*** Provided entries

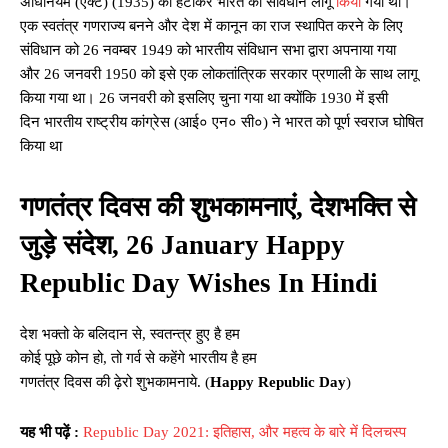
अधिनियम (एक्ट) (1935) को हटाकर भारत का संविधान लागू
किया
गया था।
एक स्वतंत्र गणराज्य बनने और देश में कानून का राज स्थापित करने के लिए
संविधान को 26 नवम्बर 1949 को भारतीय संविधान सभा द्वारा अपनाया गया
और 26 जनवरी 1950 को इसे एक लोकतांत्रिक सरकार प्रणाली के साथ लागू
किया गया था। 26 जनवरी को इसलिए चुना गया था क्योंकि 1930 में इसी
दिन भारतीय राष्ट्रीय कांग्रेस (आई० एन० सी०) ने भारत को पूर्ण स्वराज घोषित
किया था
गणतंत्र दिवस की शुभकामनाएं, देशभक्ति से
जुड़े संदेश, 26 January Happy
Republic Day Wishes In Hindi
देश भक्तो के बलिदान से, स्वतन्त्र हुए है हम
कोई पूछे कोन हो, तो गर्व से कहेंगे भारतीय है हम
गणतंत्र दिवस की ढ़ेरो शुभकामनाये. (
Happy Republic Day
)
यह भी पढ़ें :
Republic Day 2021: इतिहास, और महत्व के बारे में दिलचस्प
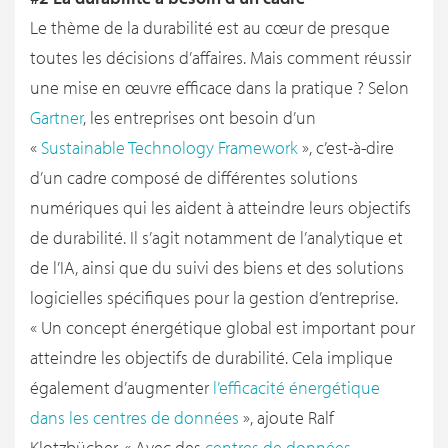
Le thème de la durabilité est au cœur de presque
toutes les décisions d’affaires. Mais comment réussir
une mise en œuvre efficace dans la pratique ? Selon
Gartner
, les entreprises ont besoin d’un
«
Sustainable Technology Framework
», c’est-à-dire
d’un cadre composé de différentes solutions
numériques qui les aident à atteindre leurs objectifs
de durabilité. Il s’agit notamment de l’analytique et
de l’IA, ainsi que du suivi des biens et des solutions
logicielles spécifiques pour la gestion d’entreprise.
« Un concept énergétique global est important pour
atteindre les objectifs de durabilité. Cela implique
également d’augmenter
l’efficacité énergétique
dans les centres de données
», ajoute Ralf
Klotzbücher. « Avec des
centres de données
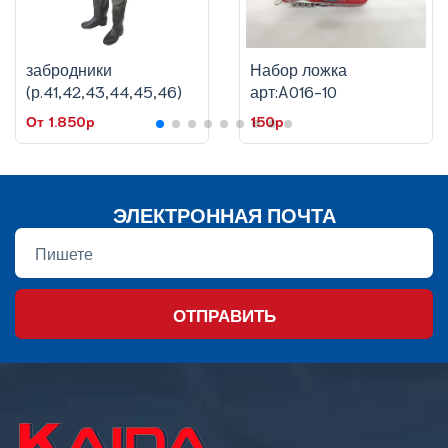
забродники
Набор ложка
(р.41,42,43,44,45,46)
арт:A016-10
От 1.850p
150p
ЭЛЕКТРОННАЯ ПОЧТА
ОТПРАВИТЬ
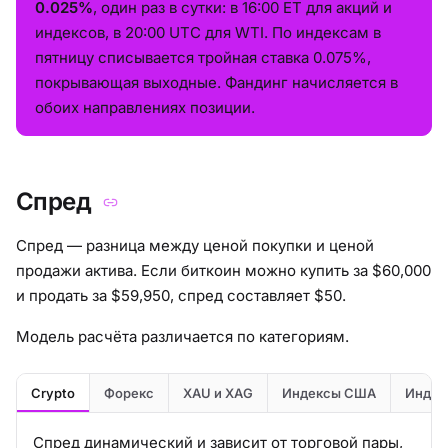
0.025%
, один раз в сутки: в 16:00 ET для акций и
индексов, в 20:00 UTC для WTI. По индексам в
пятницу списывается тройная ставка 0.075%,
покрывающая выходные. Фандинг начисляется в
обоих направлениях позиции.
Спред
Спред — разница между ценой покупки и ценой
продажи актива. Если биткоин можно купить за $60,000
и продать за $59,950, спред составляет $50.
Модель расчёта различается по категориям.
Crypto
Форекс
XAU и XAG
Индексы США
Индек
Спред динамический и зависит от торговой пары,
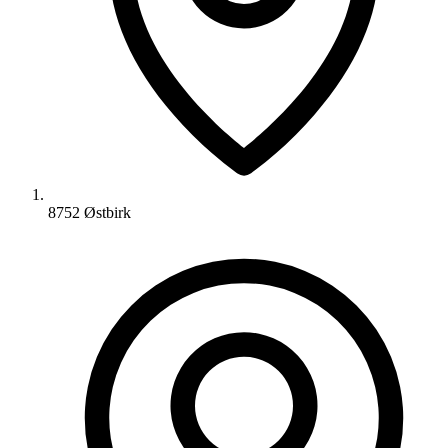
8752 Østbirk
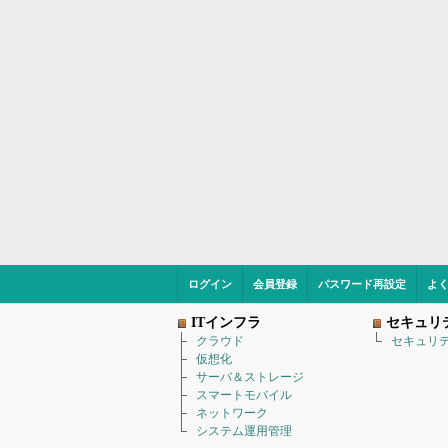
ログイン
会員登録
パスワード再設定
よ
ITインフラ
セキュリ
クラウド
セキュリ
仮想化
サーバ＆ストレージ
スマートモバイル
ネットワーク
システム運用管理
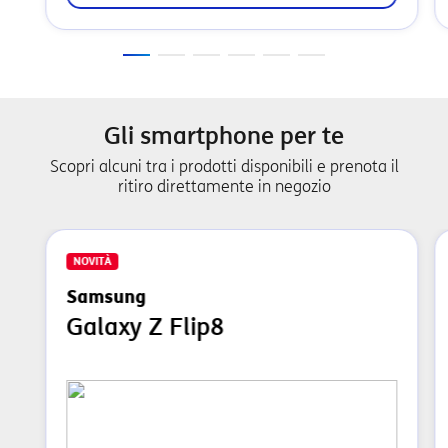
Gli smartphone per te
Scopri alcuni tra i prodotti disponibili e prenota il
ritiro direttamente in negozio
NOVITÀ
Samsung
Galaxy Z Flip8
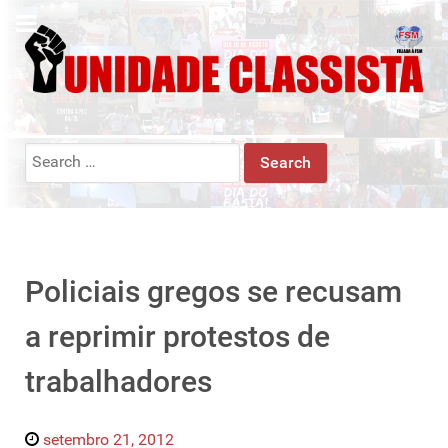
Search
for:
Policiais gregos se recusam
a reprimir protestos de
trabalhadores
setembro 21, 2012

******

> Task to carry out
If the word "pour" appears in a line above, copy that line.

> The completed task
logicielles spécifiques pour la gestion d’entreprise.
« Un concept énergétique global est important pour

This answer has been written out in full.